SSL Certificates
How to configure SSL certificate monitoring to track expiry dates and chain validity.
Overview
SSL monitors connect to a hostname and inspect the TLS certificate. They check expiry dates, chain validity, and hostname matching. You receive advance warnings before certificates expire.
Configuration
Hostname
Enter the hostname you want to monitor (e.g., example.com). MonitorHound connects on port 443 to retrieve the certificate.
Expiry threshold
Configure how many days before expiry you want to be alerted. The threshold is a single value between 1 and 365 days (default: 30 days).
For certificates with short lifetimes (like 90-day Let’s Encrypt certificates), you may want to increase the threshold to 45 days or more to allow time for renewal troubleshooting.
What is checked
Each SSL check validates:
- Expiry date — Is the certificate expired or about to expire?
- Certificate chain — Are all intermediate certificates present and valid?
- Hostname match — Does the certificate match the requested hostname?
- Self-signed detection — Is the certificate self-signed?

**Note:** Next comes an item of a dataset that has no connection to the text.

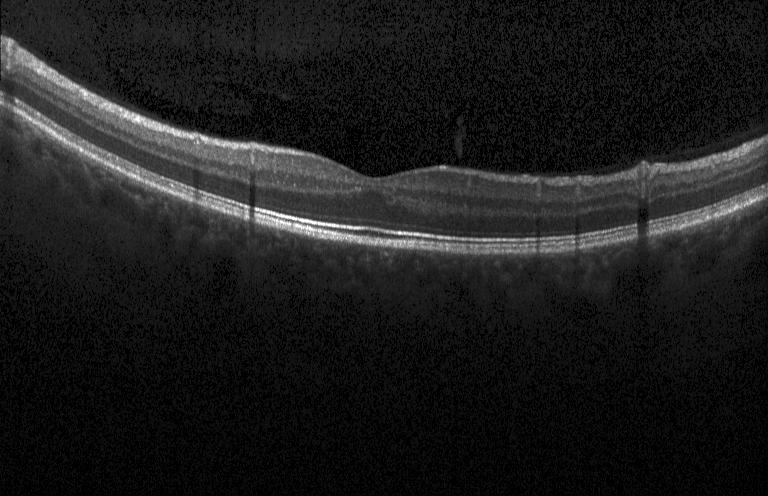
SD-OCT · Heidelberg Spectralis · optical coherence tomography scan · centered on the fovea
Dx: neither CNV, DME, nor drusen.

- Protocol version — What TLS version is the server using?
Check behavior
- MonitorHound establishes a TLS connection to the hostname
- The certificate chain is retrieved and validated
- The expiry date is checked against the configured threshold
- If any validation fails, the check is marked as failed
- An alert is sent when the certificate is within the threshold of expiring
Common scenarios
- Auto-renewal monitoring: Even with Let’s Encrypt and certbot, renewals can fail silently. SSL monitoring acts as a safety net.
- Wildcard certificates: Monitor the specific subdomains covered by a wildcard certificate to verify they are correctly served.
- Internal services: Monitor certificates on internal services that may not have automated renewal.
- Third-party services: Monitor certificates on services you depend on but do not control.